None of these tasks, admin or investigation-related, was covered on my degree course, but the skills needed to do them were. Of course there are other ways to acquire these skills, and there are lots of cops who do these things on a daily basis, and do them well, who haven’t got a degree.

However, university is one way for police officers to acquire the skills, and from an organisational point of view it’s an easy way to ensure that they do.

But what about the burglars, the backstreets and the fighting? This is where things get problematic, and why you'll hear lots of officers expressing their doubts about the professionalisation of policing. The type of work I mentioned at the start of the article hasn’t gone away, and for officers who have spent years dealing with these things, and who still do for 10 or 12 hours a day, a degree isn’t what’s needed. 

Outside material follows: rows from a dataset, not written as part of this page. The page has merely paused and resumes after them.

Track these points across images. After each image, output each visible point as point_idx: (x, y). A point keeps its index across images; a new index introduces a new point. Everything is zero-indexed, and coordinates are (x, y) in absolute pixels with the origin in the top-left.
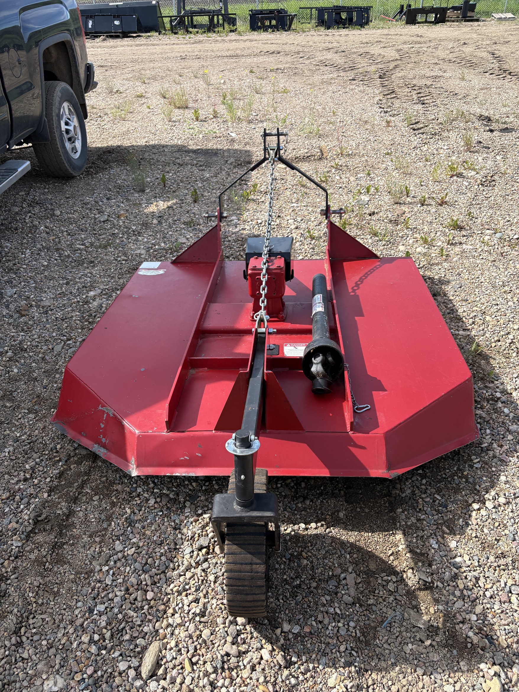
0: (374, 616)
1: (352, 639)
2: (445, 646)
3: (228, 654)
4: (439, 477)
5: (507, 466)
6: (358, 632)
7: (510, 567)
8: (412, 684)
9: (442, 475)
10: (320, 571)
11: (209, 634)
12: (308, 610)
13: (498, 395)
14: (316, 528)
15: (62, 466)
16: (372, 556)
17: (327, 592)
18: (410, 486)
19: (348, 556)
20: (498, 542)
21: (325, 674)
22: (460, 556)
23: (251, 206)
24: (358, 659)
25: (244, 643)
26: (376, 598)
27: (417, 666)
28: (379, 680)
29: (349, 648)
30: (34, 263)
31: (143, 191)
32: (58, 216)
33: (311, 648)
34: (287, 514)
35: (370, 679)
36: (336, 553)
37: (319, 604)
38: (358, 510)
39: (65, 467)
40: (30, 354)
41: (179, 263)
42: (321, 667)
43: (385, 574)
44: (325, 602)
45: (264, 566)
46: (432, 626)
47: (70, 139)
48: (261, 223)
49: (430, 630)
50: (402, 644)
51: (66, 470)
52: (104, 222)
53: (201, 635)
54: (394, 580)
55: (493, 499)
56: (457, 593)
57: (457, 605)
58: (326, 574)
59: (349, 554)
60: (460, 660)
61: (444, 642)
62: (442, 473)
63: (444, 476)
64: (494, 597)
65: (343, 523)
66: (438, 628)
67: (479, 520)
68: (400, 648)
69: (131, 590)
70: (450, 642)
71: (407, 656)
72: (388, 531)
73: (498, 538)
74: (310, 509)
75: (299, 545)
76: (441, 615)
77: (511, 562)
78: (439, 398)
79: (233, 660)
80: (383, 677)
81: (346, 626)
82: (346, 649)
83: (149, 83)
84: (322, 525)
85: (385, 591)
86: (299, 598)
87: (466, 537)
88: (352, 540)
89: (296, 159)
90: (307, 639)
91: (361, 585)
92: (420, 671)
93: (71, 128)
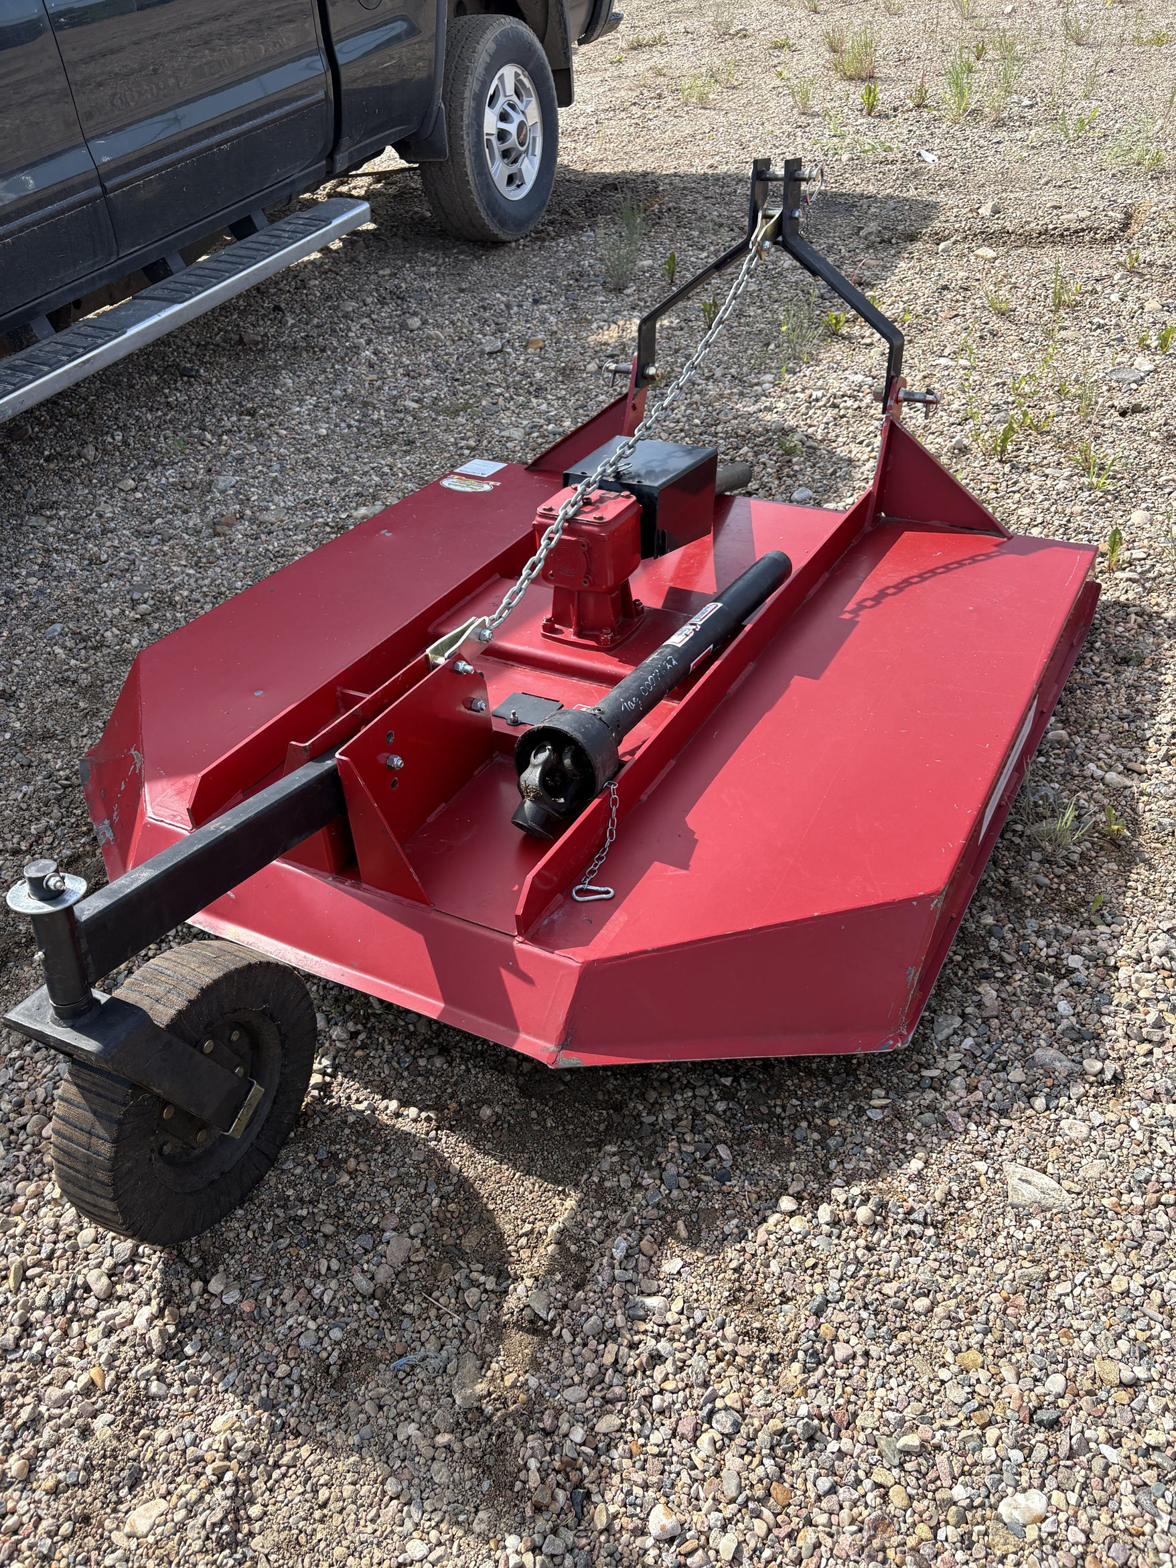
0: (392, 1338)
1: (313, 1362)
2: (477, 1463)
3: (87, 1289)
4: (764, 1110)
5: (950, 1140)
6: (336, 1353)
7: (757, 1369)
8: (359, 1502)
9: (775, 1106)
10: (360, 1207)
11: (90, 1239)
12: (283, 1273)
13: (1074, 961)
14: (415, 1121)
15: (84, 845)
16: (486, 1220)
17: (342, 1254)
18: (681, 1104)
19: (436, 1202)
20: (781, 1303)
21: (220, 1402)
22: (667, 1297)
23: (838, 350)
24: (294, 1404)
25: (133, 1280)
26: (424, 1305)
27: (393, 1473)
28: (308, 1463)
29: (295, 1377)
30: (307, 427)
31: (619, 290)
32: (412, 331)
33: (234, 1344)
34: (387, 1072)
35: (291, 1454)
36: (415, 1186)
37: (310, 1269)
38: (534, 1115)
39: (88, 848)
40: (178, 615)
41: (541, 472)
42: (221, 1387)
43: (481, 1267)
44: (323, 1271)
45: (108, 1145)
46: (480, 1410)
47: (505, 154)
48: (817, 400)
49: (470, 1416)
50: (402, 1418)
51: (87, 854)
52: (490, 354)
53: (76, 1234)
54: (488, 1287)
55: (846, 1203)
56: (590, 1370)
57: (572, 1394)
58: (367, 1220)
59: (442, 1197)
60: (482, 1507)
61: (478, 1453)
62: (779, 1102)
63: (779, 1110)
64: (667, 1414)
65: (478, 1131)
66: (489, 1420)
67: (772, 1237)
68: (391, 1422)
69: (27, 1108)
70: (490, 1460)
71: (395, 1445)
72: (557, 1182)
73: (789, 1293)
74: (436, 1077)
75: (361, 1141)
76: (523, 1397)
77: (765, 1357)
78: (796, 921)
79: (92, 1302)
80: (320, 1462)
81: (321, 1334)
82: (289, 1376)
83: (826, 12)
84: (428, 1119)
85: (453, 1301)
86: (284, 1243)
87: (716, 1263)
88: (470, 1173)
89: (1040, 234)
90: (239, 1323)
91: (415, 1268)
92: (391, 1487)
93: (512, 128)
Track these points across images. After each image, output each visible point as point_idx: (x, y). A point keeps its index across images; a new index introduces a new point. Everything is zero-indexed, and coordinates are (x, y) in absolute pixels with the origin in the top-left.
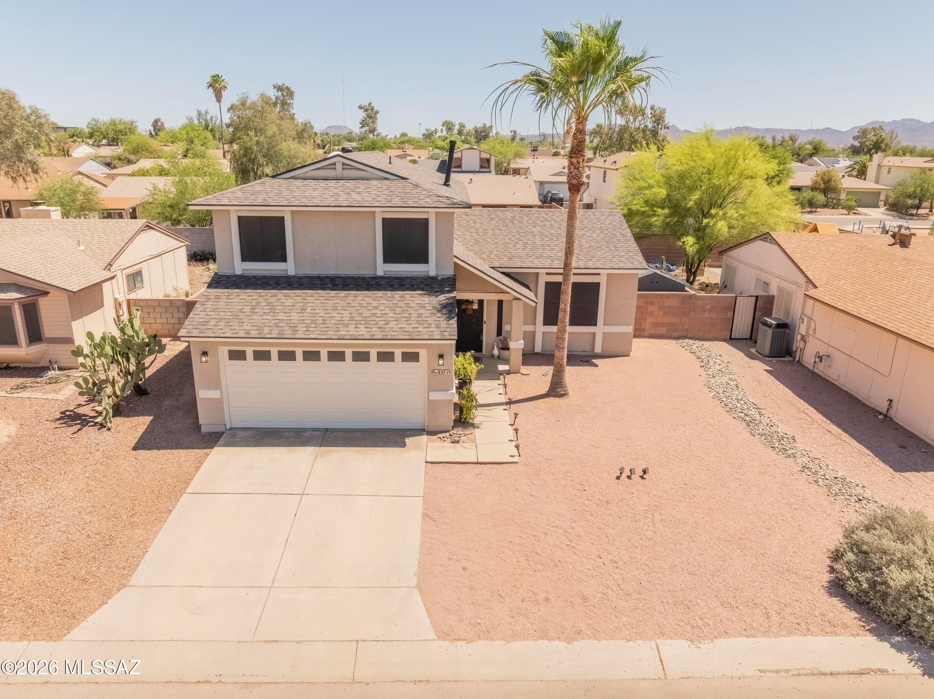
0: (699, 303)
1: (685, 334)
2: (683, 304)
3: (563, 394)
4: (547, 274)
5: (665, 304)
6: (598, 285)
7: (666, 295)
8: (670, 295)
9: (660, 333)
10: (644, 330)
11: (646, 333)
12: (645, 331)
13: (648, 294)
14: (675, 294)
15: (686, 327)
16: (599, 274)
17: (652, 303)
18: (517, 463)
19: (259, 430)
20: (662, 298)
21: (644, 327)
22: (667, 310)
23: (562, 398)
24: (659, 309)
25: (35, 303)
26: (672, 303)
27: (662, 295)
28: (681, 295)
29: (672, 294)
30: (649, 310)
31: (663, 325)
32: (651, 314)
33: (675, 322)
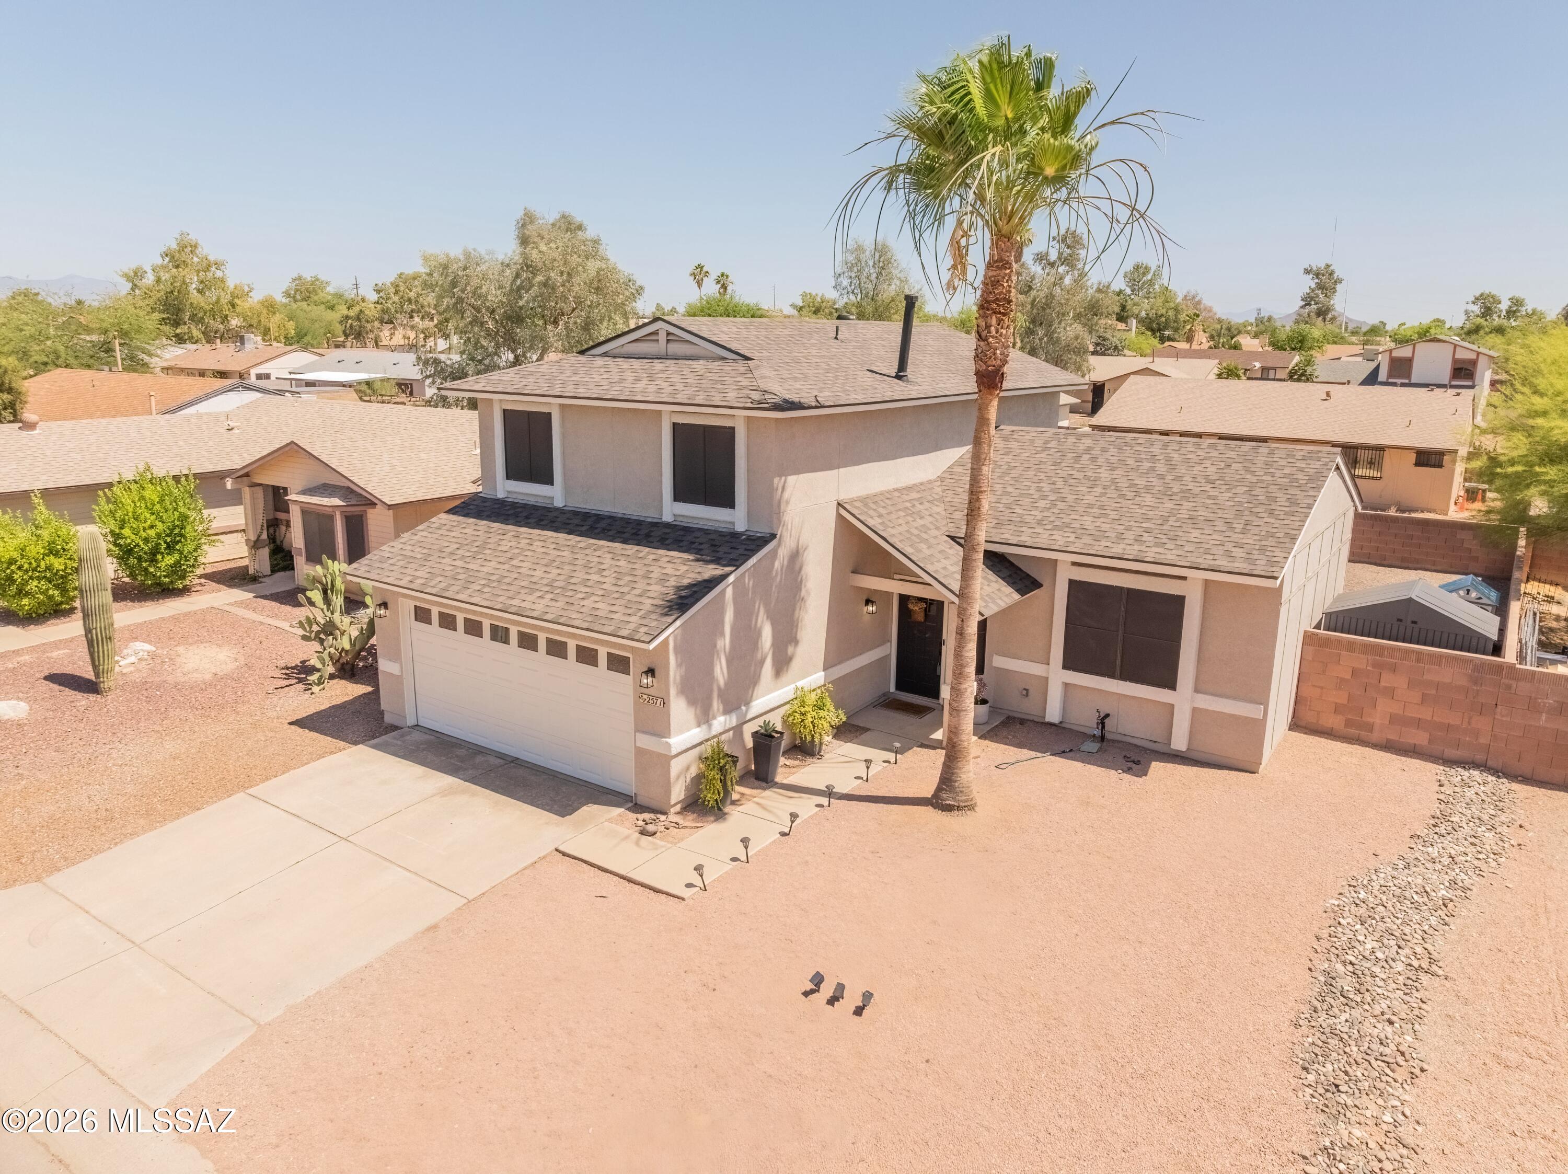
0: (1524, 688)
1: (1480, 757)
2: (1476, 683)
3: (949, 805)
4: (1074, 564)
5: (1427, 677)
6: (1179, 601)
7: (1431, 655)
8: (1441, 656)
9: (1412, 741)
10: (1370, 728)
11: (1375, 736)
12: (1371, 731)
13: (1383, 647)
14: (1456, 658)
15: (1483, 740)
16: (1185, 578)
17: (1394, 669)
18: (683, 899)
19: (441, 736)
20: (1418, 661)
21: (1371, 720)
22: (1433, 692)
23: (948, 814)
24: (1411, 684)
25: (361, 516)
26: (1446, 675)
27: (1419, 653)
28: (1471, 660)
29: (1448, 657)
30: (1383, 684)
31: (1418, 723)
32: (1390, 693)
33: (1452, 722)
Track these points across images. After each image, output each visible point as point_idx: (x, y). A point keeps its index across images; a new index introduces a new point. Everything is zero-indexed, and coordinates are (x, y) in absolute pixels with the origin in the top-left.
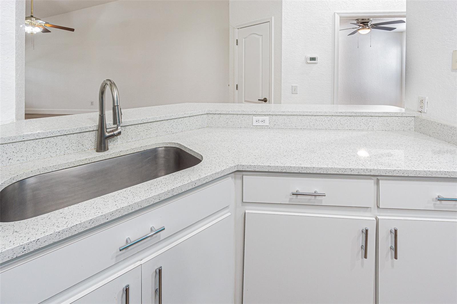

Police officers have to be able to deal with whatever job they are sent to, from drunks to missing people, domestic violence to internet fraud. Of course we have specialists, but policing is so diverse and so stretched that we can’t have officers with isolated remits, operating in silos and separate departments to provide the initial response for each type of incident. 

Policing is a team effort. We need people who are technologically competent, who are able to examine bank accounts and forensically trace transactions, who can present a funding application for a local youth project, who can analyse and understand the needs of a vulnerable witness and get the best evidence from them. We also need people who can strike up a conversation with a burglar, who know the make and model of a car at a glance, who have the physical courage to fight with violent criminals, who have the mental resilience to deal with death and dismemberment or the mind-numbing boredom of standing next to a piece of scene tape in all weathers. 

I wholeheartedly encourage the professionalisation of policing, and welcome the opportunity for officers to receive formal qualifications as part of their training or in recognition of the skills they have already acquired. But for the sake of the public this cannot be at the expense of the basic bobbying that has been cornerstone of policing since its inception. 

Nick is a graduate and uniformed police constable with 16 years’ service.